2026年01月30日(金)

コラム・エッセイ

№50 人物考5・私の松本清張…清張は私の人生に彩りを与えてくれた恩人と思っている

独善・独言

 会って話をしたことなど一度もない。にもかかわらず私の人生を豊かにしてくれた恩人が二人いる。それが松本清張と司馬遼太郎といえば身の程知らずであろうか。

 今回は清張に関していくつか。

 ㊀A表は清張が仕事、人間関係、家族のすべてがどん詰まり状況で自暴自棄になっていた30歳代後半の記述である。新婚の何年間、このボタ山の近くのアパート住んでいた。20歳代の私は「清張が世にでた年齢までには10歳以上の差がある。この間に確たる人間形成をすればよいのだ」と青年らしく自分に言い聞かせていた。もちろん、その後50年の今になっても確たるものなど何もつかんでいないが。高校時の『点と線』以来、清張本を読んできたが、この住み家が近いというロマンに後押しされ小倉勤務の7年間は集中して読んだ。
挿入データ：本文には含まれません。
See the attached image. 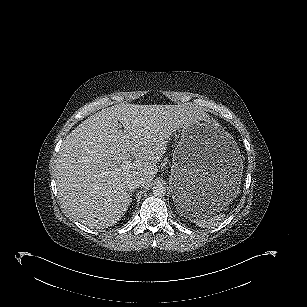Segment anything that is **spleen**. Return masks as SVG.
<instances>
[{
  "instance_id": "spleen-1",
  "label": "spleen",
  "mask_w": 307,
  "mask_h": 307,
  "mask_svg": "<svg viewBox=\"0 0 307 307\" xmlns=\"http://www.w3.org/2000/svg\"><path fill=\"white\" fill-rule=\"evenodd\" d=\"M226 206H224L222 209L226 210L227 209ZM217 212L218 213H208V212H203V210H200L198 211V213L194 215L192 219L199 227L210 228L215 225H218V223H220V221H222L225 217L224 213H220L219 211Z\"/></svg>"
}]
</instances>
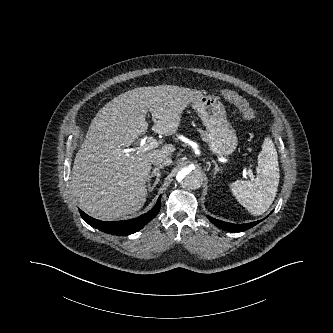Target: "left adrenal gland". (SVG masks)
<instances>
[{"mask_svg": "<svg viewBox=\"0 0 333 333\" xmlns=\"http://www.w3.org/2000/svg\"><path fill=\"white\" fill-rule=\"evenodd\" d=\"M214 165H215V167H214L213 178L216 177V174H217L218 172H222V169L216 164L215 161H214Z\"/></svg>", "mask_w": 333, "mask_h": 333, "instance_id": "obj_1", "label": "left adrenal gland"}]
</instances>
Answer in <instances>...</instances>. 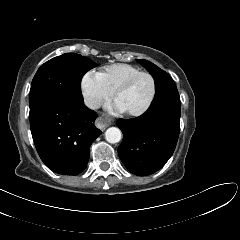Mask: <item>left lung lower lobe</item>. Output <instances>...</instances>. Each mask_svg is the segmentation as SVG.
I'll return each mask as SVG.
<instances>
[{"label":"left lung lower lobe","mask_w":240,"mask_h":240,"mask_svg":"<svg viewBox=\"0 0 240 240\" xmlns=\"http://www.w3.org/2000/svg\"><path fill=\"white\" fill-rule=\"evenodd\" d=\"M180 114V104L161 103L141 117L118 120L123 132L118 155L131 173L147 176L166 164L178 140Z\"/></svg>","instance_id":"obj_1"}]
</instances>
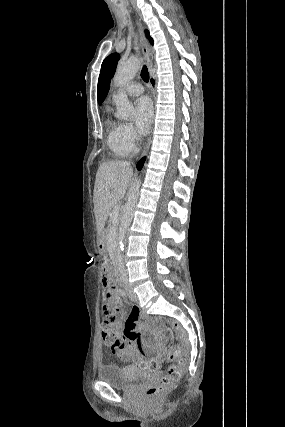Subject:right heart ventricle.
<instances>
[{
	"label": "right heart ventricle",
	"instance_id": "e07e8e85",
	"mask_svg": "<svg viewBox=\"0 0 285 427\" xmlns=\"http://www.w3.org/2000/svg\"><path fill=\"white\" fill-rule=\"evenodd\" d=\"M108 139L107 143L113 153L118 157H125L131 151L124 145L121 136V124L108 119L107 120Z\"/></svg>",
	"mask_w": 285,
	"mask_h": 427
}]
</instances>
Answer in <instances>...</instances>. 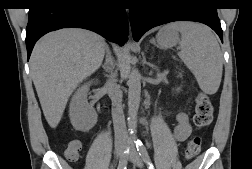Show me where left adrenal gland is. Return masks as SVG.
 I'll use <instances>...</instances> for the list:
<instances>
[{
  "label": "left adrenal gland",
  "instance_id": "1",
  "mask_svg": "<svg viewBox=\"0 0 252 169\" xmlns=\"http://www.w3.org/2000/svg\"><path fill=\"white\" fill-rule=\"evenodd\" d=\"M150 43H152V44H154V45H156V46L158 47V45L156 44V42H155L154 39H152V40L150 41Z\"/></svg>",
  "mask_w": 252,
  "mask_h": 169
}]
</instances>
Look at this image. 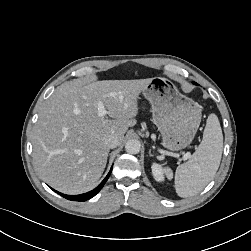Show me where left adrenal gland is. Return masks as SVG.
<instances>
[{
	"label": "left adrenal gland",
	"instance_id": "obj_1",
	"mask_svg": "<svg viewBox=\"0 0 251 251\" xmlns=\"http://www.w3.org/2000/svg\"><path fill=\"white\" fill-rule=\"evenodd\" d=\"M149 156H153V154L151 153V149L149 150Z\"/></svg>",
	"mask_w": 251,
	"mask_h": 251
}]
</instances>
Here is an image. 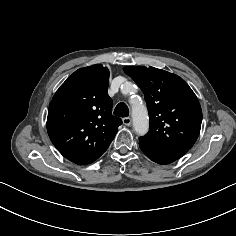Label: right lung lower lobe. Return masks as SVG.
Listing matches in <instances>:
<instances>
[{
    "instance_id": "obj_1",
    "label": "right lung lower lobe",
    "mask_w": 236,
    "mask_h": 236,
    "mask_svg": "<svg viewBox=\"0 0 236 236\" xmlns=\"http://www.w3.org/2000/svg\"><path fill=\"white\" fill-rule=\"evenodd\" d=\"M69 160L79 165H86L93 162V161H83V160H76V159H69Z\"/></svg>"
}]
</instances>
 ㊁小倉には清張のテーマがつまっていた。朝鮮戦争に送り込まれる前の死の恐怖におびえる黒人兵士が、折からの祇園祭りの太鼓の響きに先祖からの魂を揺さぶられれて集団脱走して暴動をおこした(『黒地の絵』)というアメリカ兵士の駐留キャンプはすぐ近くにあった。

 芥川賞作品『或る小倉日記伝』の森鴎外が住んだ家は、私の勤務する事務所と同じ町内にあった。訪れた多くの知人を案内したが、誰一人私ほど感激しなかった。

 『谺(こだま)して山ほととぎすほしいまま』と英彦山を詠んだ野心家の俳人杉田久女が、名門小倉中学教師の夫の怠惰に失望して精神を病んでいく話は『菊枕』にある。小倉には清張がつまっていた。
 ㊂『時間の習俗』の門司和布刈り神事はみたことがない。『点と線』の香椎界隈も歩いてみたが清張目線は伝わらなかった。

 この『点と線』では私の母との会話を思い出す。「この鳥飼という刑事の名は博多の地名にあるんよ」と教えてくれた。清張はこんなことにも何かをしのばせているのか、ならば東京からきた刑事の三原は西鉄ライオンズが招いた三原脩監督の名を借りたのだろうかと思いをはせた。

 ㊃は『砂の器』…大学時代に激しい雨で野球の練習が中止になり朝から読みだして一歩も外に出ないで翌朝3時頃に読了した。外は雨粒の音が絶え間なく、部屋全体が押しつぶれそうな恐ろしさでブルブル震えがとまらなかった。しかしこの作品に限っては橋本忍脚本の映画の方がすっきりしていて出来が上ではなかったか。映画の奥出雲の亀嵩(かめだけ)駅での息子が親を追いかけて線路を走る場面で泣けない人はまずいまい。亀嵩には何度か訪ねている。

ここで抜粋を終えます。